**ACTIVITY**
In the records, each line holding "href" must be reported.

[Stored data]
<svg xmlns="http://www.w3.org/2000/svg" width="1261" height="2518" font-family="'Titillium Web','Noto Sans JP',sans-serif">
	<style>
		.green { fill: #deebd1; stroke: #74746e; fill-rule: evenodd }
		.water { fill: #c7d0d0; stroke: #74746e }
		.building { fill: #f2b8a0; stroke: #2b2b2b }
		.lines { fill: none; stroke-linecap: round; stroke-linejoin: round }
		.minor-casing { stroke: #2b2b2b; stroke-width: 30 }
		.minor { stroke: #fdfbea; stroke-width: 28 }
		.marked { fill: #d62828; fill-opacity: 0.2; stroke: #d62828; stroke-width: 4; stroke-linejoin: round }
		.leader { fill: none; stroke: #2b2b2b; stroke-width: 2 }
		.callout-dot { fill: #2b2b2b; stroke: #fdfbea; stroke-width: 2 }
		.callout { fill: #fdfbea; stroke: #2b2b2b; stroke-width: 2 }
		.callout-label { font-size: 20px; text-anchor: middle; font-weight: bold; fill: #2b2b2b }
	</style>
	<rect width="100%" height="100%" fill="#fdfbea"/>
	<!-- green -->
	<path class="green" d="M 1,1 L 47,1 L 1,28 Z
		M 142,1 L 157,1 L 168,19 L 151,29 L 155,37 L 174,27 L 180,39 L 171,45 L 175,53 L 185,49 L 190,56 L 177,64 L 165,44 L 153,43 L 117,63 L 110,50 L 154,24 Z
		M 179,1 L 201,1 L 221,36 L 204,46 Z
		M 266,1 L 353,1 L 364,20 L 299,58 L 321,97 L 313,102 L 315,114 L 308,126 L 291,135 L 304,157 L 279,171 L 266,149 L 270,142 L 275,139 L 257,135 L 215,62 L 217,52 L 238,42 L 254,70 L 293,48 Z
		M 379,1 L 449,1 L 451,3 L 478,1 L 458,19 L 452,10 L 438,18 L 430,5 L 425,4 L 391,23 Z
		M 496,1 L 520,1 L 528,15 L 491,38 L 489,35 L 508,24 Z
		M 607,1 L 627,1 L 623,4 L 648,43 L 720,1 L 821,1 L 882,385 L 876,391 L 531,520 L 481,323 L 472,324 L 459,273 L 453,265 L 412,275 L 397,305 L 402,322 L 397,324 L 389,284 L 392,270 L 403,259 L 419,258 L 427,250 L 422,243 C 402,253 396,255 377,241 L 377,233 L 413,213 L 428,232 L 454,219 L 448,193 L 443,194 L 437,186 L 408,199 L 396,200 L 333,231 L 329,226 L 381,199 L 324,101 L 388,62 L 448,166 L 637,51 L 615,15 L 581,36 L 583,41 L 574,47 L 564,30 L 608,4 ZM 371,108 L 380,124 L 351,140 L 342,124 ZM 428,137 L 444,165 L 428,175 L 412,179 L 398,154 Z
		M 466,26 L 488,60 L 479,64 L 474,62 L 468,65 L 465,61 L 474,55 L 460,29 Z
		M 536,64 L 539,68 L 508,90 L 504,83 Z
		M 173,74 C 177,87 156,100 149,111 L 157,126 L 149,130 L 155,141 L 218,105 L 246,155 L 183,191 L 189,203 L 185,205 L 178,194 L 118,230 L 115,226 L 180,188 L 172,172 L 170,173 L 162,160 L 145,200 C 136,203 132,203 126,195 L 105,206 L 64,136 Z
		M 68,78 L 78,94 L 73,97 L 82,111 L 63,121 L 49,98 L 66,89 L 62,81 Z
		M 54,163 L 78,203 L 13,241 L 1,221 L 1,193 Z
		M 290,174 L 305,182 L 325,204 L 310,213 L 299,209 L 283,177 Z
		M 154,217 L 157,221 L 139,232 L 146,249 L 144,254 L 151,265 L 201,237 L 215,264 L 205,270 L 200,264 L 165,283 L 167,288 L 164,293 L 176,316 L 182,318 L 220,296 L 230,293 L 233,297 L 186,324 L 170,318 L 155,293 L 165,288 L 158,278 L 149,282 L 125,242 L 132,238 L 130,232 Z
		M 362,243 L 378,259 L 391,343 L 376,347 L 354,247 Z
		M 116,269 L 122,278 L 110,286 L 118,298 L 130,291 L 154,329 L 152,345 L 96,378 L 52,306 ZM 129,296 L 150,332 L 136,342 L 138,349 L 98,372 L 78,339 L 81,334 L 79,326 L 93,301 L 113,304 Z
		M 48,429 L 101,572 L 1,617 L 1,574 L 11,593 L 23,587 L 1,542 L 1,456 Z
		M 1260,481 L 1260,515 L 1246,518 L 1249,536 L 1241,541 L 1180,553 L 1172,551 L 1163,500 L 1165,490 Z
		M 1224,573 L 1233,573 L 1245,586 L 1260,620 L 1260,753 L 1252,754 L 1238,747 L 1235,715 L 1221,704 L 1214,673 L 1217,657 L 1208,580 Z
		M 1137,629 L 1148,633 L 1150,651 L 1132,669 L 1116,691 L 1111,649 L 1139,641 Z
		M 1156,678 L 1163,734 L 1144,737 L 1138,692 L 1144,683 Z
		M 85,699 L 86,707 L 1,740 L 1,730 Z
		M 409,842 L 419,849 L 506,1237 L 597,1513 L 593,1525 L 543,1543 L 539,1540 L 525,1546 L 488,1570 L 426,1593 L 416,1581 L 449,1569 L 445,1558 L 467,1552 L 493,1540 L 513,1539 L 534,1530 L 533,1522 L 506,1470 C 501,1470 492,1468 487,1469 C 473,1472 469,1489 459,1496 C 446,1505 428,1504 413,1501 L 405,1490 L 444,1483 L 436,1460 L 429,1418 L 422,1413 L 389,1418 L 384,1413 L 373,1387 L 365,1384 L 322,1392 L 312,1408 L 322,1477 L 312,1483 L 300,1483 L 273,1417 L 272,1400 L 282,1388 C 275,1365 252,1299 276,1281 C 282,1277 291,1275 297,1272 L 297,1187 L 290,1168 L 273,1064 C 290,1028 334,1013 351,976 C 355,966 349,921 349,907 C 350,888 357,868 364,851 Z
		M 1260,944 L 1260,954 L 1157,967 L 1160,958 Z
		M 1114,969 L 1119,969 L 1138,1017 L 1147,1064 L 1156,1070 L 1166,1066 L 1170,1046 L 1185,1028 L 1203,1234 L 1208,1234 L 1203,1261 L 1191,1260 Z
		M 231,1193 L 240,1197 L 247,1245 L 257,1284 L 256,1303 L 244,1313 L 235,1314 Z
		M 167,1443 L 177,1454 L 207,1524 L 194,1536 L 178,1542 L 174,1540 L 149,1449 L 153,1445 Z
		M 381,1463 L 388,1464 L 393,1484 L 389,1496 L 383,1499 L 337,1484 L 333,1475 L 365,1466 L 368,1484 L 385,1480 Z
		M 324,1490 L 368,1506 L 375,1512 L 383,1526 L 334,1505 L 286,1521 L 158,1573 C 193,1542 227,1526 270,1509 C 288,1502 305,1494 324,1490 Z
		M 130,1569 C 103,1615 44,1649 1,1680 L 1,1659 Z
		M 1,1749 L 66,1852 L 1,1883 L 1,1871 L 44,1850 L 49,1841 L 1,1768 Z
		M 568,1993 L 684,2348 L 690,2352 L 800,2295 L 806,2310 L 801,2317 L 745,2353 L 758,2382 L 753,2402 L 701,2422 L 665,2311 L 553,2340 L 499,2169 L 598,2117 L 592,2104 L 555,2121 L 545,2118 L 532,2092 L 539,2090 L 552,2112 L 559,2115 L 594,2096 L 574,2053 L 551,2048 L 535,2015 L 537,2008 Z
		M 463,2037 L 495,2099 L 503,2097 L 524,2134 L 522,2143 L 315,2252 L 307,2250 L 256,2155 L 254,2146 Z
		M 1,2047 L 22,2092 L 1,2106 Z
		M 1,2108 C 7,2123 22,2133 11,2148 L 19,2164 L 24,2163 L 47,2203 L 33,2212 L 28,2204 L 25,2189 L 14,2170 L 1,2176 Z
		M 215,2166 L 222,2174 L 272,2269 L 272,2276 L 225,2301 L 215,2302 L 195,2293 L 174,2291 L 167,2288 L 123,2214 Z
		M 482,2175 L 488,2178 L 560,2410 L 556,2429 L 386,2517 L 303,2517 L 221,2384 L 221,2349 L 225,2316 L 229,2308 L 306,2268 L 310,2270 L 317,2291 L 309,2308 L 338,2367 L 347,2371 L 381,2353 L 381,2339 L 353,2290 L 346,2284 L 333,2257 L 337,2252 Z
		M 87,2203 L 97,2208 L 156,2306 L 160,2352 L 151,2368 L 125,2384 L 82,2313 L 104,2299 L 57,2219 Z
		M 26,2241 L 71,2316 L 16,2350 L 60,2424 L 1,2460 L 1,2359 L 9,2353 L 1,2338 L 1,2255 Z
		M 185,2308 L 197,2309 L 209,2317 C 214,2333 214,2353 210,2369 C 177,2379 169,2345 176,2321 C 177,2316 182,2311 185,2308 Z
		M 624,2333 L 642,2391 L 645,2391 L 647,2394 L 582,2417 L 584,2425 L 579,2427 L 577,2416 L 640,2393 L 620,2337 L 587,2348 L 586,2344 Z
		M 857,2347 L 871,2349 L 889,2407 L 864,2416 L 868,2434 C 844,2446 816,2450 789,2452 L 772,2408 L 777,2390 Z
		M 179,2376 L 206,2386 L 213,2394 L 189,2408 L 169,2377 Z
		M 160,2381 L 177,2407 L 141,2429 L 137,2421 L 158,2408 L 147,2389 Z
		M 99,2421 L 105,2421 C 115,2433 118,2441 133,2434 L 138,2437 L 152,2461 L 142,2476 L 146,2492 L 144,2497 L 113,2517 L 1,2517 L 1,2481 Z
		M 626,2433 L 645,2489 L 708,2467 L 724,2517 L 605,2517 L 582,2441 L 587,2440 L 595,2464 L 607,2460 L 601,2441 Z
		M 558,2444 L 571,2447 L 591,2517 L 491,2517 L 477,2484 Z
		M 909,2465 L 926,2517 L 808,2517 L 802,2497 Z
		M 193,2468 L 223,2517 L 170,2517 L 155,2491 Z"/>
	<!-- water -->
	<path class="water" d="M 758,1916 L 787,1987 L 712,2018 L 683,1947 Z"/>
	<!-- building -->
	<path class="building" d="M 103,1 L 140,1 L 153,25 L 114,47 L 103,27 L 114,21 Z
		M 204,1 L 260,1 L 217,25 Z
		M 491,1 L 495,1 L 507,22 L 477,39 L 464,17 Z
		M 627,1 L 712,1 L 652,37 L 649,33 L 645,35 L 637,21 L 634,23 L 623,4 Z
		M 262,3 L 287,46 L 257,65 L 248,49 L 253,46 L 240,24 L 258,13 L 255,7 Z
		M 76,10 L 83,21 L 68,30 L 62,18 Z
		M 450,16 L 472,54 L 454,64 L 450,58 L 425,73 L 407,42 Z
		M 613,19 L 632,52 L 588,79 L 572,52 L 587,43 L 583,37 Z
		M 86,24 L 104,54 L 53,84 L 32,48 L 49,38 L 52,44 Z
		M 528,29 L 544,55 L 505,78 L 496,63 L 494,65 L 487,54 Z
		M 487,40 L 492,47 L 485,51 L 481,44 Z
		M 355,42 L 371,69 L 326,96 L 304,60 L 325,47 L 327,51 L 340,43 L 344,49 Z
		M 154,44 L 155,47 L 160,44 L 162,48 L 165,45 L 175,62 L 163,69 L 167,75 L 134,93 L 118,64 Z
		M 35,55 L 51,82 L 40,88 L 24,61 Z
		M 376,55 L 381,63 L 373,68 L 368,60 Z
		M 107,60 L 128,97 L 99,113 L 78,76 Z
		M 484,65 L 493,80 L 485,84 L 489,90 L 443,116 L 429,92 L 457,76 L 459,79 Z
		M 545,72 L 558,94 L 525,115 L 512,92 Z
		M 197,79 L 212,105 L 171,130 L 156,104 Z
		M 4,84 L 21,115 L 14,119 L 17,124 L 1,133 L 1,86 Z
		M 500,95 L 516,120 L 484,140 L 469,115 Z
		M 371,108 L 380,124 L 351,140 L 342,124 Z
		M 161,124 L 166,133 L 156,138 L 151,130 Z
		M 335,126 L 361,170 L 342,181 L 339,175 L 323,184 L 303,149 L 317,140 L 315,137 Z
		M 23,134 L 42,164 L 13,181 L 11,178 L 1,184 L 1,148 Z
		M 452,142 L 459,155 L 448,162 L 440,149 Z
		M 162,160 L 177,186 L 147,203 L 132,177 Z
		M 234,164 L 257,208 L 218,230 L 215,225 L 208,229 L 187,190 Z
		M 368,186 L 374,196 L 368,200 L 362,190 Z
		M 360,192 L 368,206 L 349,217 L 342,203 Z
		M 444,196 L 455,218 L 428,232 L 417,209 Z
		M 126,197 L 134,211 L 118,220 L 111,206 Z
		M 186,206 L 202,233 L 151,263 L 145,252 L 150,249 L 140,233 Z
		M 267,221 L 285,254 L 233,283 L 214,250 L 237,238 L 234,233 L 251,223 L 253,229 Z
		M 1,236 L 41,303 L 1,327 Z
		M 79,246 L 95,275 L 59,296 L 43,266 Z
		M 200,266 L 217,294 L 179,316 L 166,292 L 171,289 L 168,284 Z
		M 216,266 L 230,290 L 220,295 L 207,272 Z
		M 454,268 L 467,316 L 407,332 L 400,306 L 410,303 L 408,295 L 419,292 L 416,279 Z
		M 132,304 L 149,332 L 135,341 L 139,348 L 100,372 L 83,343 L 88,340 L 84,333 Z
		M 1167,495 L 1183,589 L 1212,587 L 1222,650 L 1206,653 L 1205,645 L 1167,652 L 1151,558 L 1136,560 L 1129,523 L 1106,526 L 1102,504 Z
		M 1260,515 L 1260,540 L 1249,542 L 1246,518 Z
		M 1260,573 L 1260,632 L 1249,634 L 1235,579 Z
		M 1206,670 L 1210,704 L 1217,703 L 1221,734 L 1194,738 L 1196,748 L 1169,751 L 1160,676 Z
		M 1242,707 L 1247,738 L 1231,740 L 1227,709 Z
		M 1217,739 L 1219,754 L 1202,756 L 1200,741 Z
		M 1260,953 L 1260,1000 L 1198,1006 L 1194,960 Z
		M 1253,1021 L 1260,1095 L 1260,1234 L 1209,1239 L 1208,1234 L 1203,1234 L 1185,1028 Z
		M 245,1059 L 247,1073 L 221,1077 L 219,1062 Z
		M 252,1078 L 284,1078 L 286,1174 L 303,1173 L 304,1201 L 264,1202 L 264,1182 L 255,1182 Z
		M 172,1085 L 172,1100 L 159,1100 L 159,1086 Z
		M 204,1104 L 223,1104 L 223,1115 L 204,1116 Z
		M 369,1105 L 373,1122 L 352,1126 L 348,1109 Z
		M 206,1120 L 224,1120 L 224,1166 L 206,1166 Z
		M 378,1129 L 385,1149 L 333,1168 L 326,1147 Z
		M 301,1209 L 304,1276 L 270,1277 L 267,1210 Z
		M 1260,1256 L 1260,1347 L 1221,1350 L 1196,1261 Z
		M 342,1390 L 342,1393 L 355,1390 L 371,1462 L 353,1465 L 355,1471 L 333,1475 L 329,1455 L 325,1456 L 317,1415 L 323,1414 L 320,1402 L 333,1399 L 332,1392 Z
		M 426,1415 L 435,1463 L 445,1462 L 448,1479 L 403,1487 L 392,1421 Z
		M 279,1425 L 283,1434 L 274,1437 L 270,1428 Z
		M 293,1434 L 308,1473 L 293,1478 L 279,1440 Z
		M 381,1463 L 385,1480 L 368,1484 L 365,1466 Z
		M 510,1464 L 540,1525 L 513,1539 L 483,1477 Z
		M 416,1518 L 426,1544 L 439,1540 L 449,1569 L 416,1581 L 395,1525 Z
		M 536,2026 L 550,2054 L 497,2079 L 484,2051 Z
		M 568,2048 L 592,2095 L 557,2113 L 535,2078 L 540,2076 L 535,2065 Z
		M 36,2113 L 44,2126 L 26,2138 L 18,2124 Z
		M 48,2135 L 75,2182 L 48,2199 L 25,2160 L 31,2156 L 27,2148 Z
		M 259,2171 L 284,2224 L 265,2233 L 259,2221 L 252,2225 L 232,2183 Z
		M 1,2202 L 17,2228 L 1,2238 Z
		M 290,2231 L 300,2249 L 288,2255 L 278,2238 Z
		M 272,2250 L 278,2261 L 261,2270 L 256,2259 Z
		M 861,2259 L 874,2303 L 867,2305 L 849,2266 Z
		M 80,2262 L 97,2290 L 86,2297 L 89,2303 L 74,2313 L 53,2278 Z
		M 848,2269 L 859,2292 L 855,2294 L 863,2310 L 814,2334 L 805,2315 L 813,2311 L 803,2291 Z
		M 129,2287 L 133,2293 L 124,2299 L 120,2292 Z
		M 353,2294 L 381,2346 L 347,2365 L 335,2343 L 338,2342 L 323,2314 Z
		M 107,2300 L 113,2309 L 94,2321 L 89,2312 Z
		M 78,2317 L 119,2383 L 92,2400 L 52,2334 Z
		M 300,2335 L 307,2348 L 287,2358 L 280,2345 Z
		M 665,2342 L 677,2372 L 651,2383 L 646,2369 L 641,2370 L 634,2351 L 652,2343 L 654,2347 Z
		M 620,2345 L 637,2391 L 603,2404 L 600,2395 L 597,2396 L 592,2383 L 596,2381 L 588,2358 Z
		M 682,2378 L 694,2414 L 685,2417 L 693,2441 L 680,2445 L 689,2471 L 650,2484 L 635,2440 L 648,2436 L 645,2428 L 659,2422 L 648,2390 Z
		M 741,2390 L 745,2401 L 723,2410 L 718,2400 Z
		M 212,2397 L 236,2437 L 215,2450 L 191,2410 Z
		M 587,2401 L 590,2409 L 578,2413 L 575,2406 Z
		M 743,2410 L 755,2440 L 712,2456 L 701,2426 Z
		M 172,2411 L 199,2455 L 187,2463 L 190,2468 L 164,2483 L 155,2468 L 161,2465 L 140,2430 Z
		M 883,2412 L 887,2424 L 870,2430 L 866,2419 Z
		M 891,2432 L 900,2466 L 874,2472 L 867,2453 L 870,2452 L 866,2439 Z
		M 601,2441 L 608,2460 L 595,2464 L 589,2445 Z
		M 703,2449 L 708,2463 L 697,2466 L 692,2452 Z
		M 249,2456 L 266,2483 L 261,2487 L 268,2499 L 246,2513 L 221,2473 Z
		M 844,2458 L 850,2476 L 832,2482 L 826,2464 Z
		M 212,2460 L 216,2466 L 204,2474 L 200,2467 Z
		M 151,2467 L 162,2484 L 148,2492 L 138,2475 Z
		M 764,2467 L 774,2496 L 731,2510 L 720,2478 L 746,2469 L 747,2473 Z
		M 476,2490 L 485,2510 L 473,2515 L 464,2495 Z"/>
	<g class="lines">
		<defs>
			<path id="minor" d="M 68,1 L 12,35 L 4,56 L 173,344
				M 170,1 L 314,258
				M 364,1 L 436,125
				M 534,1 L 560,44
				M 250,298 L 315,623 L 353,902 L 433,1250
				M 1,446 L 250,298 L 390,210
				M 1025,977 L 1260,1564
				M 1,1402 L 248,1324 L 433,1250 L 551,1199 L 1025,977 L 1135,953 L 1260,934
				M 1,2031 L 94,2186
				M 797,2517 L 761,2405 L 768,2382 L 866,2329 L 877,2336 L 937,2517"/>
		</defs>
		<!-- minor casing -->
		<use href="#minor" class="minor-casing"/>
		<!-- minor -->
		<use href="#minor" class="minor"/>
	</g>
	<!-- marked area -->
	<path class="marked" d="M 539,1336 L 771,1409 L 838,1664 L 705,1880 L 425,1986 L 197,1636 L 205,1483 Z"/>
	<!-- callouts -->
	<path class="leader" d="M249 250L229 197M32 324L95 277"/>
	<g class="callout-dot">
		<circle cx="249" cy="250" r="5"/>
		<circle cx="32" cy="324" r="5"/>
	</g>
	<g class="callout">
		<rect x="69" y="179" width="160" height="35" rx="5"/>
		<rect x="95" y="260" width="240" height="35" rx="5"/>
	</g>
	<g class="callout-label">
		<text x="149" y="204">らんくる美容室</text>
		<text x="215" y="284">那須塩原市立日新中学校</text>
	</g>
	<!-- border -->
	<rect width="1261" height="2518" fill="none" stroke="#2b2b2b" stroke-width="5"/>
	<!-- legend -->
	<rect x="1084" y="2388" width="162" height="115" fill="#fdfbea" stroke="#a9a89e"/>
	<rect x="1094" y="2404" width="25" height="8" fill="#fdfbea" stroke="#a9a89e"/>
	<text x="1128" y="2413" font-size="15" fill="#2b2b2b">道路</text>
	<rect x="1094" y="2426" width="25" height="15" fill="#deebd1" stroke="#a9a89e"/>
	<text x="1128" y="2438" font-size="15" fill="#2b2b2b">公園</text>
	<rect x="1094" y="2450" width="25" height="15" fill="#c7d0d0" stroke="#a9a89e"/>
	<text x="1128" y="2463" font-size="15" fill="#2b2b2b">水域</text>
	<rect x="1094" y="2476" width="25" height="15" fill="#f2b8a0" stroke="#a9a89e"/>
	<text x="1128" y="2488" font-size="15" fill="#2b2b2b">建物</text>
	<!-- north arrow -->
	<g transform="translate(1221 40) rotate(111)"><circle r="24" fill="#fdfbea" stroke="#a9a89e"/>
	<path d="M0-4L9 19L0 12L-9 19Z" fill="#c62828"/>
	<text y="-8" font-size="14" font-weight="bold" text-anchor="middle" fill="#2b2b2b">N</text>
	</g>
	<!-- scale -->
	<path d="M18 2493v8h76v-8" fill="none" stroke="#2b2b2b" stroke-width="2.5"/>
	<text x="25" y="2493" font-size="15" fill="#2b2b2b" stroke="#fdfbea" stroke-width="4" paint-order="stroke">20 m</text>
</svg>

**RESPONSE BOX**
		<use href="#minor" class="minor-casing"/>
		<use href="#minor" class="minor"/>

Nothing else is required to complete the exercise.